When their models came out, it was no surprise that each look seemed to sync seamlessly with the one before it, and foreshadow the one coming after it. The looks were all black and white in color scheme but ranged structurally from architectural legging and tunic ensembles to sleek suits and dramatic full-length rompers. Refreshingly, Tim and Thom (and all of their collaborating designers) used a diverse array of models, keeping with the event’s themes of community and celebrating individuality and difference.

While the construction of the looks spoke to the duo’s talent, the arrangement of their show, from the music to the models, effervesced the feelings of empowerment and strength that FWMN cultivates. From my front row seat, a coveted position in this niche crowd, it was clear that the audience was extremely impressed by the latest of the pair’s line, meeting each look with rapid clicks of cameras and scribbles on notepads.

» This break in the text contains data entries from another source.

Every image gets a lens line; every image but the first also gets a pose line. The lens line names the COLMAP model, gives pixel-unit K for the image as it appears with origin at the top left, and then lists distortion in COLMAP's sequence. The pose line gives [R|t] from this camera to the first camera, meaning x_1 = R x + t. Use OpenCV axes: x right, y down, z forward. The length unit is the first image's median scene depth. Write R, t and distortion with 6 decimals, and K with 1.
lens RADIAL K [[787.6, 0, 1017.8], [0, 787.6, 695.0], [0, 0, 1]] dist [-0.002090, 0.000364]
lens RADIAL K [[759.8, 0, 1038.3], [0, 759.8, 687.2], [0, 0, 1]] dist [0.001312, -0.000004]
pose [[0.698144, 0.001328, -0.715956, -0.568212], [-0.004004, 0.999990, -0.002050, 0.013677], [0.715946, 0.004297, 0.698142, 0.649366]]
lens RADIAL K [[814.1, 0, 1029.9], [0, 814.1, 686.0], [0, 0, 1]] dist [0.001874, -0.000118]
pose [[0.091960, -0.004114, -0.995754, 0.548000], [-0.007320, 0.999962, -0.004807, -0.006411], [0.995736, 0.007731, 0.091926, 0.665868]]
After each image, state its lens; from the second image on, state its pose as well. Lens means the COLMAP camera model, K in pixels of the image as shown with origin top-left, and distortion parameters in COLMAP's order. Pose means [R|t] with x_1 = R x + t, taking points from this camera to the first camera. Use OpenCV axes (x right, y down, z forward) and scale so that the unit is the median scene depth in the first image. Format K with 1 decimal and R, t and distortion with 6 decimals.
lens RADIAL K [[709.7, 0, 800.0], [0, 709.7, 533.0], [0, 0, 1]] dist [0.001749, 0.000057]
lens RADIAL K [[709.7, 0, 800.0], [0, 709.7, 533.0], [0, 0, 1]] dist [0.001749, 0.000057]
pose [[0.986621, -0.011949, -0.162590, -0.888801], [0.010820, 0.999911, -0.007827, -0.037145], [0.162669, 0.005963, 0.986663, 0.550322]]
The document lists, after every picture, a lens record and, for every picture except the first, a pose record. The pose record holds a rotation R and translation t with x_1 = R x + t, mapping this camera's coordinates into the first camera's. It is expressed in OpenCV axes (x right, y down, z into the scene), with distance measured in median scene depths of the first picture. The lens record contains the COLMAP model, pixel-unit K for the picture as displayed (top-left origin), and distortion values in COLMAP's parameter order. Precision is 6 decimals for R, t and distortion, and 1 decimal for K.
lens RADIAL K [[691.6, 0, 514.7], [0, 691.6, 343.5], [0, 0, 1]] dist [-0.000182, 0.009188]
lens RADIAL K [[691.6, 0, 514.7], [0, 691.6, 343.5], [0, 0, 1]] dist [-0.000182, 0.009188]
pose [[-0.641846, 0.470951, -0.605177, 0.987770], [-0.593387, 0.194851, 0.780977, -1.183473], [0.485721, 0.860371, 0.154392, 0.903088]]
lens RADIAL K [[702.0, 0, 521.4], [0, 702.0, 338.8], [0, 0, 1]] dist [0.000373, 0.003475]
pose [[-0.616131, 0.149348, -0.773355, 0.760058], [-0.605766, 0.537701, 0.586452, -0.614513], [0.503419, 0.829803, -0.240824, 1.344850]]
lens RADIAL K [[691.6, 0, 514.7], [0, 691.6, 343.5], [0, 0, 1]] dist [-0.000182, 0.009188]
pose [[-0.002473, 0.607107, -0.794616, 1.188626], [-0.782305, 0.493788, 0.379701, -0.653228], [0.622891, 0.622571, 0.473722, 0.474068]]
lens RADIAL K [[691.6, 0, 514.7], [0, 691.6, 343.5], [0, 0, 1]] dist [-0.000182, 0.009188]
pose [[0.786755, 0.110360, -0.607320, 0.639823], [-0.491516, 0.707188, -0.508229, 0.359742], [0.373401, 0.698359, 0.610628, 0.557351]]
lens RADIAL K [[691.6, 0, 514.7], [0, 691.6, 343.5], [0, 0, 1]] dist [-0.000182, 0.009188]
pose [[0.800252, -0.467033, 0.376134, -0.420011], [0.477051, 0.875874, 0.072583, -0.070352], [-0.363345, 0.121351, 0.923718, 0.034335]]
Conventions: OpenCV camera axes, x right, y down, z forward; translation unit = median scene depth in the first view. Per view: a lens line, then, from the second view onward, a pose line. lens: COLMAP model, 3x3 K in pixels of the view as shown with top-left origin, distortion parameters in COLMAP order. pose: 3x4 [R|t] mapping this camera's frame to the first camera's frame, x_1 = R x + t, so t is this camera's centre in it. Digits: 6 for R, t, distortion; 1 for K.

A model sports a look from Tim+Thom’s “Amalgam.” Photos courtesy of Caroline Royce photography.
A model sports a look from Tim+Thom’s “Amalgam.” Photos courtesy of Caroline Royce photography.

When their show was done and the models had walked their finale, Tim and Thom took to the stage one last time, thanking their audiences from the “bottom of their hearts for supporting the local fashion community.” Emphasizing again that their collection was a “labor of love,” the pair made the audience feel as if they had just witnessed something truly special in the often-cold world of fashion. The completely genuine and grateful sentiments expressed in their closing speech reminded the audience that it was Minnesota Fashion Week after all, injecting a charming warmth into the posh but adoring crowd.

To my good fortune, I had the chance to speak with Tim, of “Tim + Thom,” at the end of the show, patiently waiting amongst his other admirers for a chance to congratulate the designer. When asked what advice he had to give to emerging designers he replied candidly, “aspire to be the kind of designer you want to be,” emphasizing that following gut instincts is often the key to success.

“It took a lot [for us] to find ourselves,” he admitted, and reminded young designers that is important to maintain true to oneself while determining your niche in the stimulating and chaotic world of fashion.

Tim and Thom invited all of their fashionable guests to their post-event “after party,” barely able to contain their excitement to celebrate their accomplishment. And it was celebration that the duo deserved, having successfully championed an emerging art scene and presented the culmination of their most recent project all in a night’s work. Having had a taste of the Minnesota fashion community through FWMN, I can’t help but wonder what events are in store for next year, and can’t wait to find out.